Partnering to Build the Fusion Pipeline
Creating a fusion-ready workforce demands strong public-private partnerships like the DOE’s Fusion Innovation Research Engine (FIRE) program, which connects public research to industry needs. The STEM Education and Skilled Technical Workforce for Fusion Act introduced in Congress would empower NSF and DOE to fund workforce programs and technical training.
Leading fusion companies, startups, national labs, and government must align with universities, community colleges, and trade schools on workforce needs and launch a multi-tiered education pipeline to get us there.
That means:
- Expanding education programs blending STEM and hands‑on experience.
- Scaling technical apprenticeships, fellowships, and internships to deliver job‑ready talent.
- Creating national “fusion‑ready” credentials and accelerated pathways for STEM workers from adjacent fields, legacy energy sectors, and overseas.
- Establishing regional workforce hubs tying education to manufacturing growth.
Beyond education, the industry should place greater focus on retaining existing talent. We need an adaptable workforce for AI, data science, robotics, and materials innovation, which underpin modern energy systems. As the fusion industry matures, robust STEM education and interdisciplinary learning will be non-negotiable.

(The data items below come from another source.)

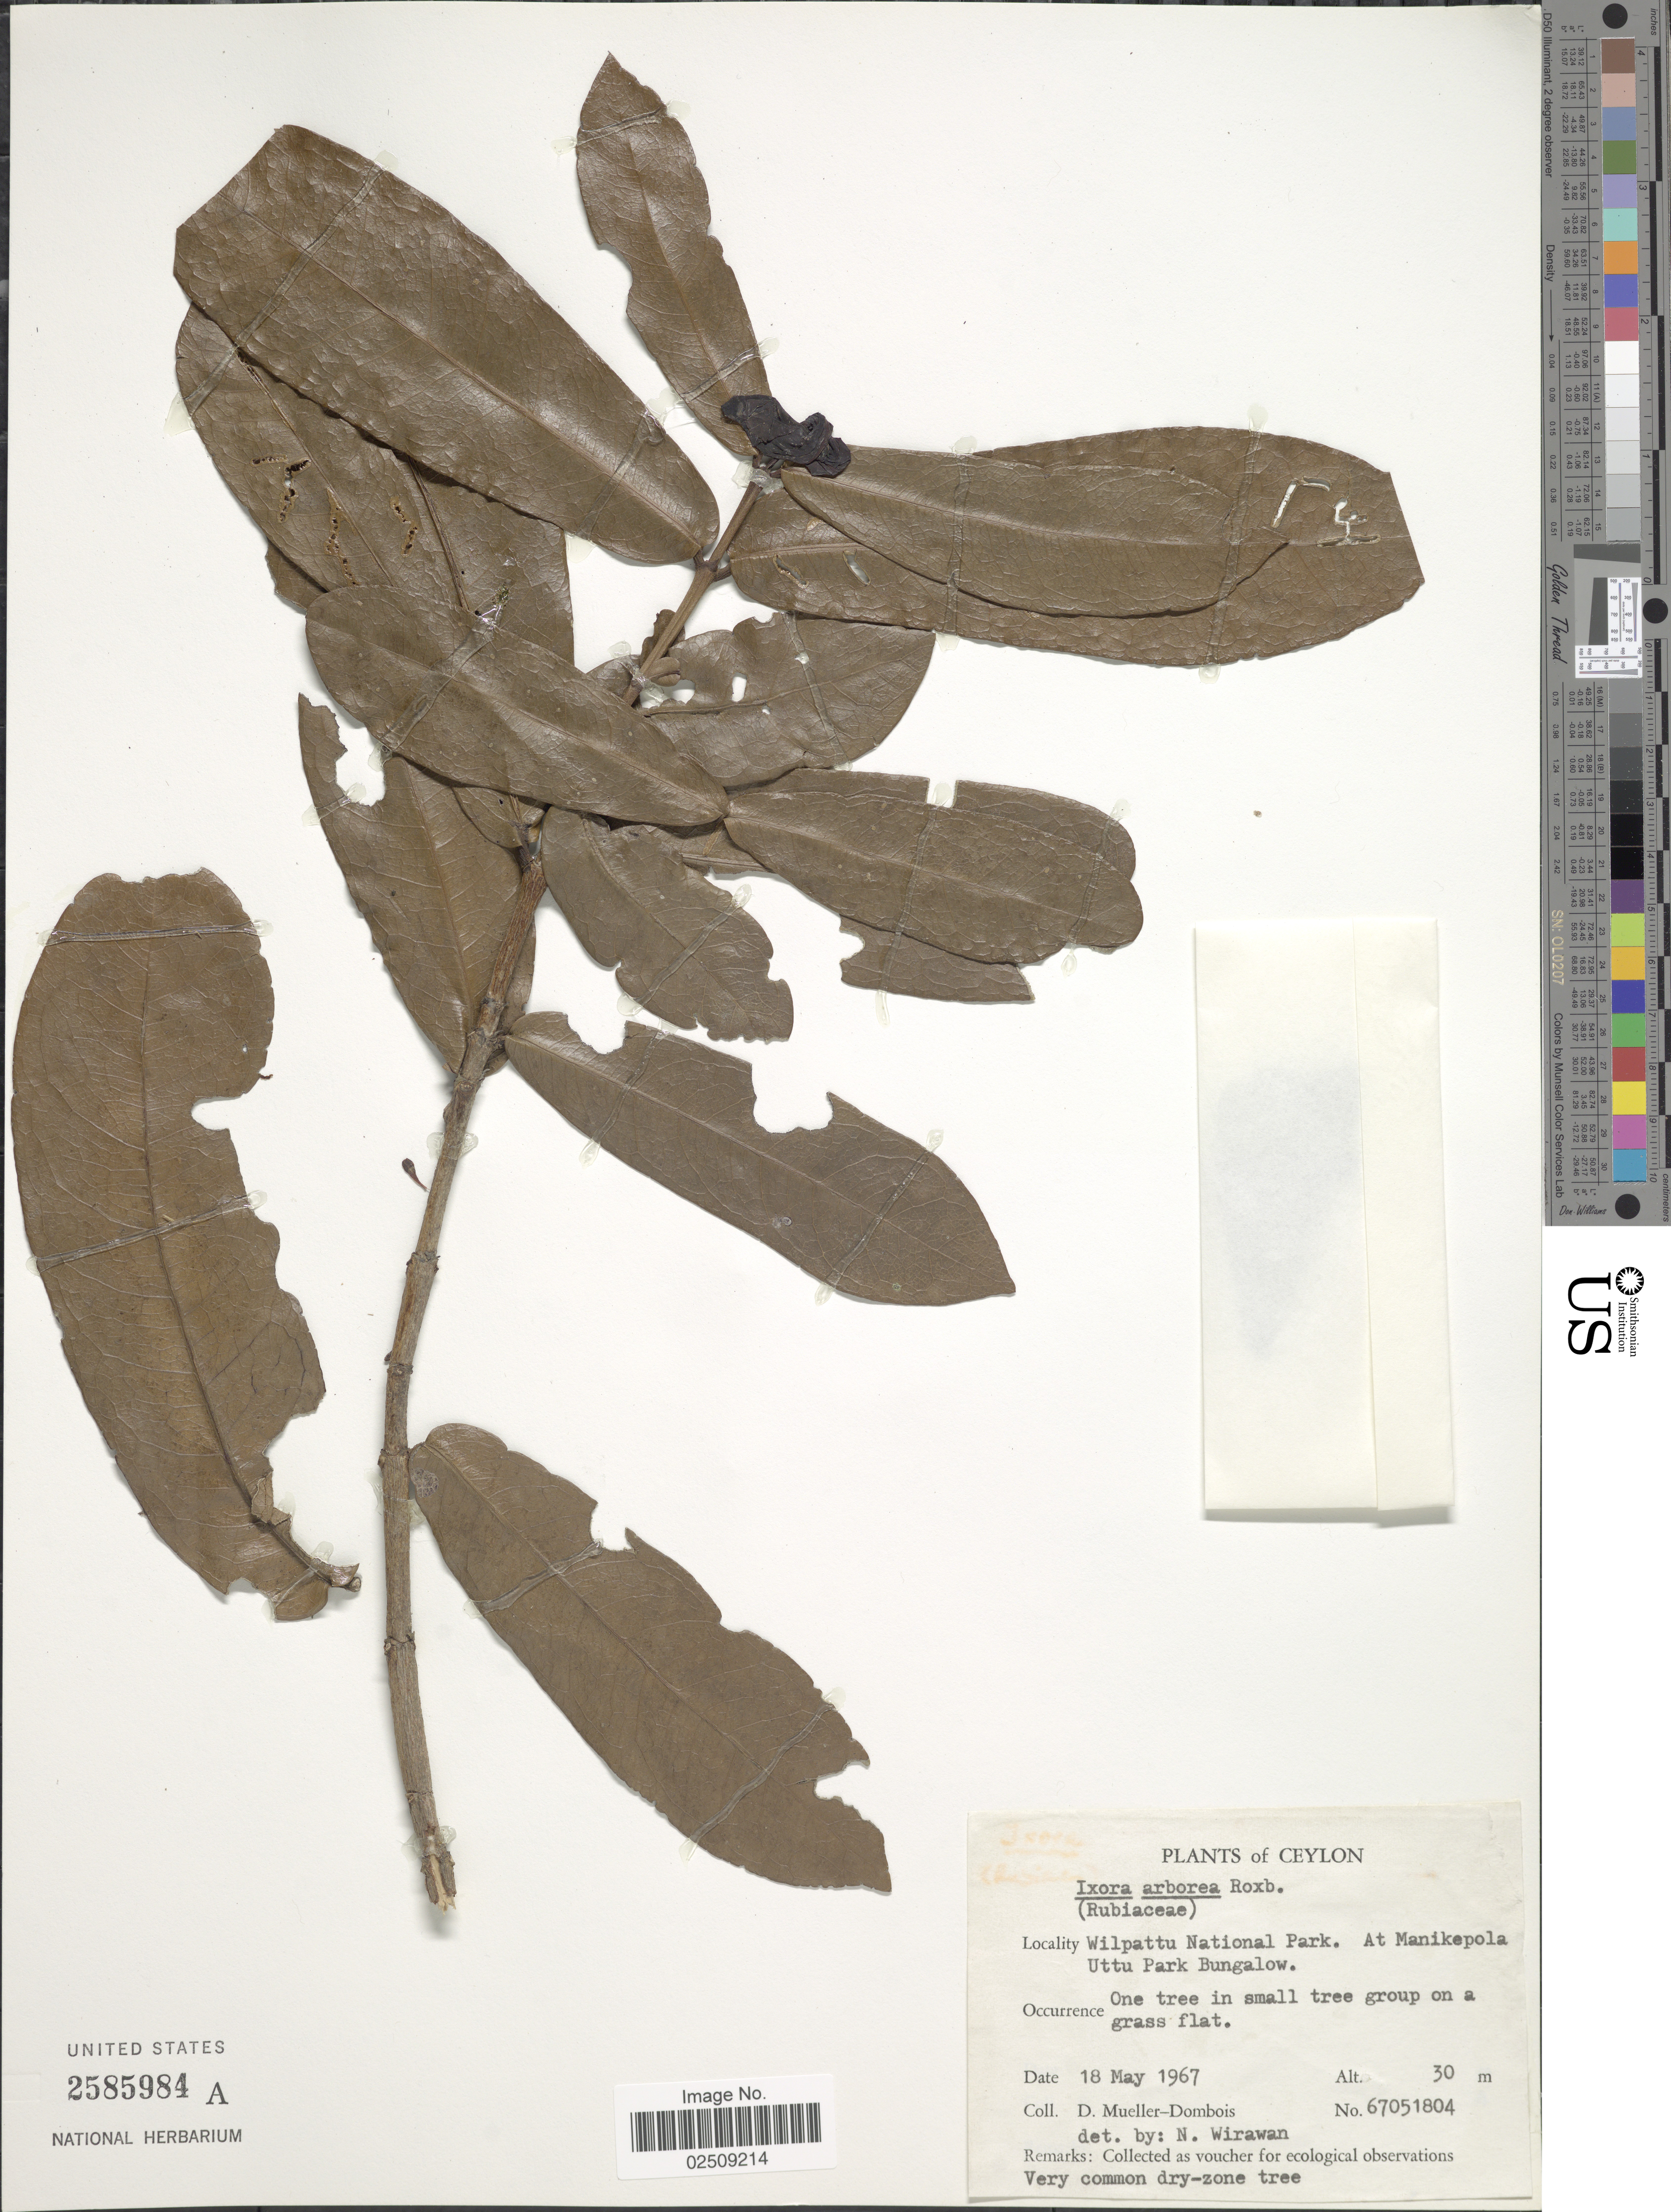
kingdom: Plantae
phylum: Tracheophyta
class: Magnoliopsida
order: Gentianales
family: Rubiaceae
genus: Ixora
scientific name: Ixora pavetta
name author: Andrews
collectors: D. Mueller-Dombois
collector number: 67051804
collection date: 1967-05-18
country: Sri Lanka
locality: Ceylon. Wilpattu National Park. At Manikepola Uttu Park Bungalow.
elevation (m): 30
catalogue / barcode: US 2585984A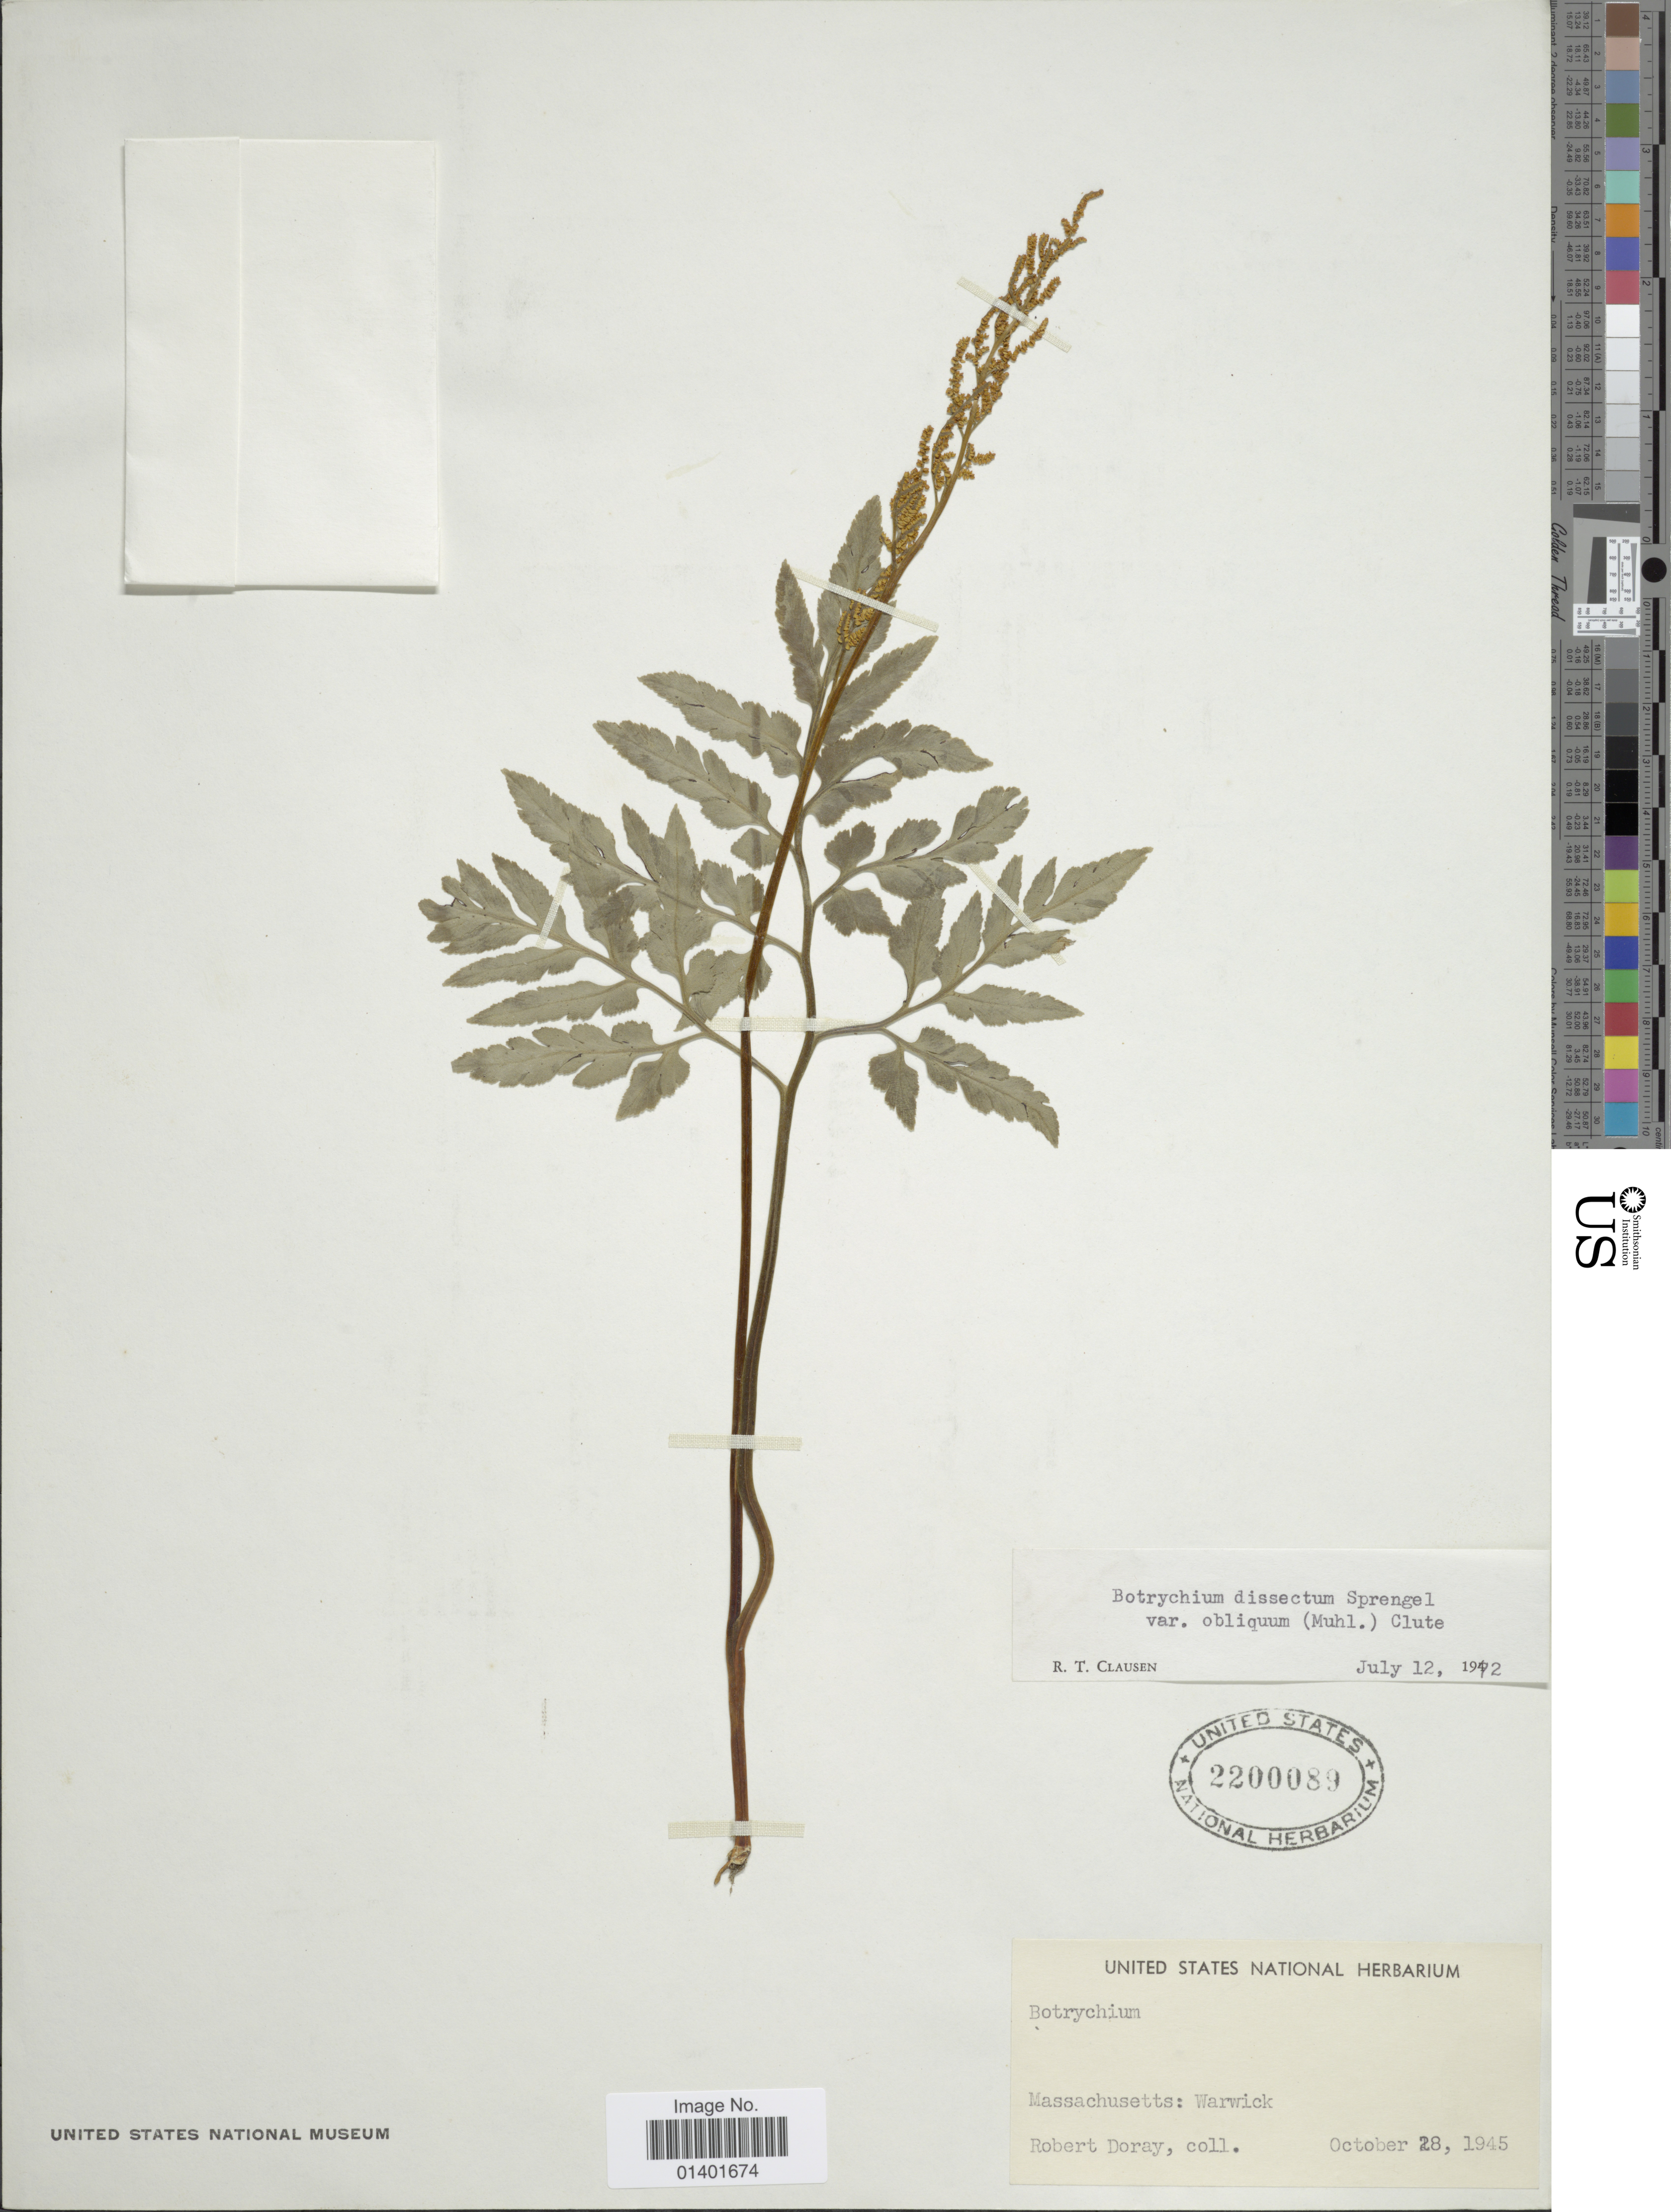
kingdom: Plantae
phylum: Tracheophyta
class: Polypodiopsida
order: Ophioglossales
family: Ophioglossaceae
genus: Botrychium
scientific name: Botrychium dissectum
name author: Spreng.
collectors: R. Doray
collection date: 1945-10-28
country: United States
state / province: Massachusetts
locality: Warwick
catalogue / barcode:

A Workforce to Power Our Future
Fusion promises to power our energy-hungry future and create meaningful, long‑term careers for American workers. These jobs won’t be isolated in elite research hubs; they’ll come to every rural community and manufacturing town from coast to coast, reinvigorating the middle class while advancing U.S. science and energy leadership.
But without a coordinated national effort to develop fusion talent, we risk losing out. The DOE’s roadmap and pending legislation like the Fusion Workforce Act offer a historic chance to start building fusion’s workforce. If we invest now, fusion won’t just power AI and the grid. It will power careers, communities, and America’s enduring technological leadership.
—Dr. Michael Ponting is chief scientific officer at Peak Nano; Kieran Furlong is CEO of Realta Fusion; and Dr. Saskia Mordijck is associate professor of Physics at the College of William & Mary. References: S. Mordijck “Policy opportunities to meet US Fusion Workforce demands,” Fusion Science and Technology, Accepted, 2025.